You are viewing a plain text version of this content. The canonical link for it is here.

Posted to github@arrow.apache.org by GitBox <gi...@apache.org> on 2020/08/22 22:45:54 UTC

[GitHub] [arrow] andygrove opened a new pull request #8029: ARROW-9464: [Rust] [DataFusion] Remove Partition trait

andygrove opened a new pull request #8029:
URL: https://github.com/apache/arrow/pull/8029


   This follows on from https://github.com/apache/arrow/pull/8028.
   
   - Removes `Partition` trait, which was really redundant.
   - `ExecutonPlan.execute()` now takes a partition index.
   - Removed `DatasourceExec` since no longer needed now that `TableProvider.scan` returns an `ExecutionPlan` directly.
   
   This is a step towards extracting the threading model out of the operators like `MergeExec` and having the operators be able to work with different threading models.

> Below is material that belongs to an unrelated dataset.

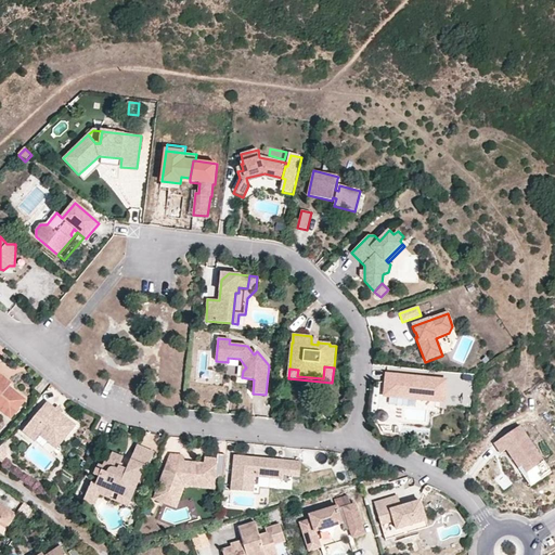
[(11,384),(0,374),(0,379),(9,387),(11,384)]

----------------------------------------------------------------
This is an automated message from the Apache Git Service.
To respond to the message, please log on to GitHub and use the
URL above to go to the specific comment.

For queries about this service, please contact Infrastructure at:
users@infra.apache.org

[GitHub] [arrow] jorgecarleitao commented on a change in pull request #8029: ARROW-9464: [Rust] [DataFusion] Remove Partition trait

Posted by GitBox <gi...@apache.org>.

jorgecarleitao commented on a change in pull request #8029:
URL: https://github.com/apache/arrow/pull/8029#discussion_r475168077



##########
File path: rust/datafusion/src/execution/physical_plan/sort.rs
##########
@@ -61,44 +61,28 @@ impl ExecutionPlan for SortExec {
         self.input.schema().clone()
     }
 
-    fn partitions(&self) -> Result<Vec<Arc<dyn Partition>>> {
-        Ok(vec![
-            (Arc::new(SortPartition {
-                input: self.input.partitions()?,
-                expr: self.expr.clone(),
-                schema: self.schema(),
-                concurrency: self.concurrency,
-            })),
-        ])
+    /// Get the output partitioning of this plan
+    fn output_partitioning(&self) -> Partitioning {
+        Partitioning::UnknownPartitioning(1)

Review comment:
       To make sure I am following: this is 1 because we pull everything to the same partition in a sort via `Merge`.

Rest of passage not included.